I can't say I blame the Braves. They have been great neighbors to all of us, but they got tired of seeing the outside of the Turner Field gates remain in the very same condition as the day after the Centennial Olympics closing ceremonies on August 4, 1996. They are tired of the empty promises, and frankly, so are we as citizens, taxpayers and residents of all the stadium neighborhoods. Mayor Kasim Reed wants us to believe he has grand plans for the 60-acre tract of land after the Braves leave, but why should we believe him? The city couldn't manage to develop this area for the storied baseball franchise Atlanta Braves, with millions of dollars of annual revenue stream on the line for decades to come. Why should we believe the city will develop this area once the Braves leave?

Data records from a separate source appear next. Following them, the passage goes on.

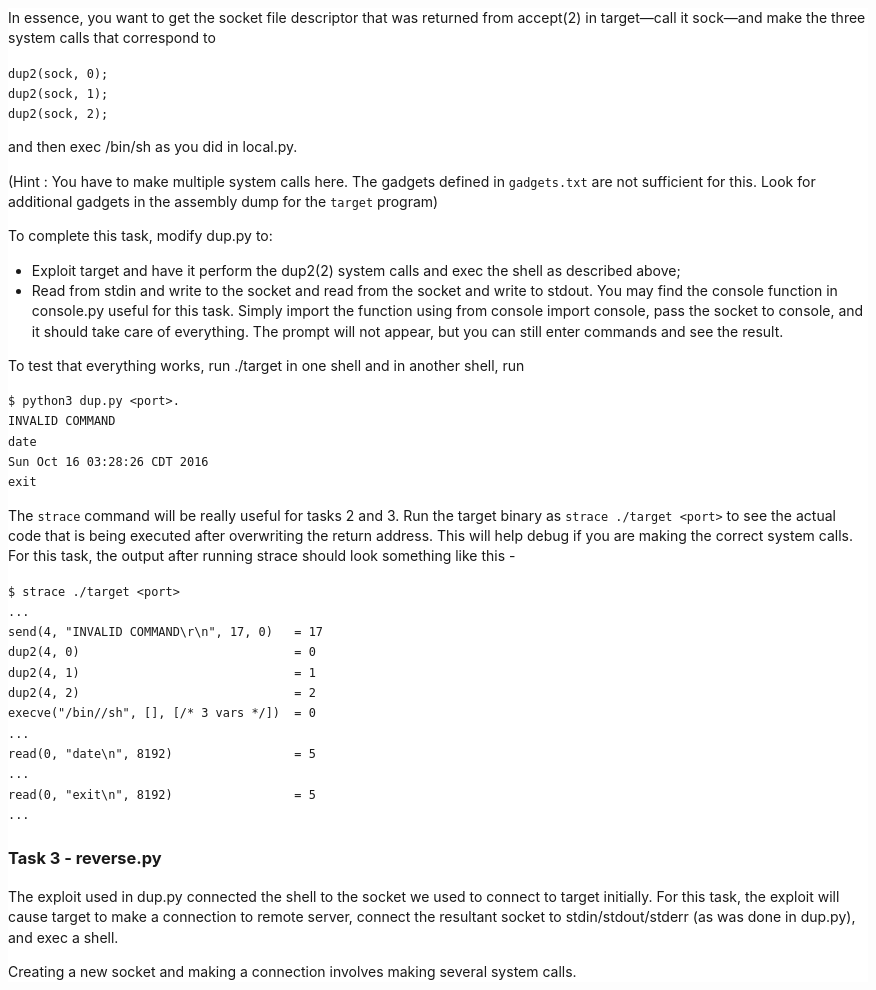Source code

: In essence, you want to get the socket file descriptor that was returned from accept(2) in target—call it sock—and make the three system calls that correspond to

    dup2(sock, 0);
    dup2(sock, 1);
    dup2(sock, 2);

and then exec /bin/sh as you did in local.py.
   
(Hint : You have to make multiple system calls here. The gadgets defined in `gadgets.txt` are not sufficient for this. Look for additional gadgets in the assembly dump for the `target` program)

To complete this task, modify dup.py to:

* Exploit target and have it perform the dup2(2) system calls and exec the shell as described above;
* Read from stdin and write to the socket and read from the socket and write to stdout. You may find the console function in console.py useful for this task. Simply import the function using from console import console, pass the socket to console, and it should take care of everything. The prompt will not appear, but you can still enter commands and see the result.

To test that everything works, run ./target <port> in one shell and in another shell, run

    $ python3 dup.py <port>.
    INVALID COMMAND
    date
    Sun Oct 16 03:28:26 CDT 2016
    exit

The `strace` command will be really useful for tasks 2 and 3. Run the target binary as `strace ./target <port>` to see the actual code that
is being executed after overwriting the return address. This will help debug if you are making the correct system calls. For this task, the output after running strace should look something like this - 
    
    $ strace ./target <port>
    ...
    send(4, "INVALID COMMAND\r\n", 17, 0)   = 17
    dup2(4, 0)                              = 0
    dup2(4, 1)                              = 1
    dup2(4, 2)                              = 2
    execve("/bin//sh", [], [/* 3 vars */])  = 0
    ...
    read(0, "date\n", 8192)                 = 5
    ...
    read(0, "exit\n", 8192)                 = 5
    ...

### Task 3 - reverse.py

The exploit used in dup.py connected the shell to the socket we used to connect to target initially. For this task, the exploit will cause target to make a connection to remote server, connect the resultant socket to stdin/stdout/stderr (as was done in dup.py), and exec a shell.

Creating a new socket and making a connection involves making several system calls.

As a lifelong baseball fan, and a resident of the Summerhill neighborhood, where so much baseball history has taken place, the move of the Braves to Cobb County has truly given me pause.

Beginning in 1871, as the Boston Red Stockings in Boston, the Atlanta Braves are the oldest continuously playing team of all sports teams in North America. Where will all this history go? Doesn't that mean anything to our politicians and leaders? In Cobb County, a father won't be able to show his son the exact spot where Hank Aaron hit his 715 homerun in 1974, or the place where we finally clinched the World Series in 1995 against the Cleveland Indians at the old park with a spectacular eight-innings performance by legend Tom Glavine, or where Chipper Jones, one of the greatest switch hitters and third baseman in the history of baseball played his entire career, or where we have won 14 consecutive division series titles, and have had many of the greatest ball players of all time run the bases. Or, before the Braves, where sprinter Michael Johnson shattered records and Muhammad Ali lit the Olympic flame?

I revere history, and if you listen closely you can still hear the crowds cheering for Hank, 39 years ago, after his moon shot into the night on April 8, 1974. There is much more at play here than money - there is history. And Mr. Mayor, history like this can't be replaced or moved. It is the fiber of who we are, as a City.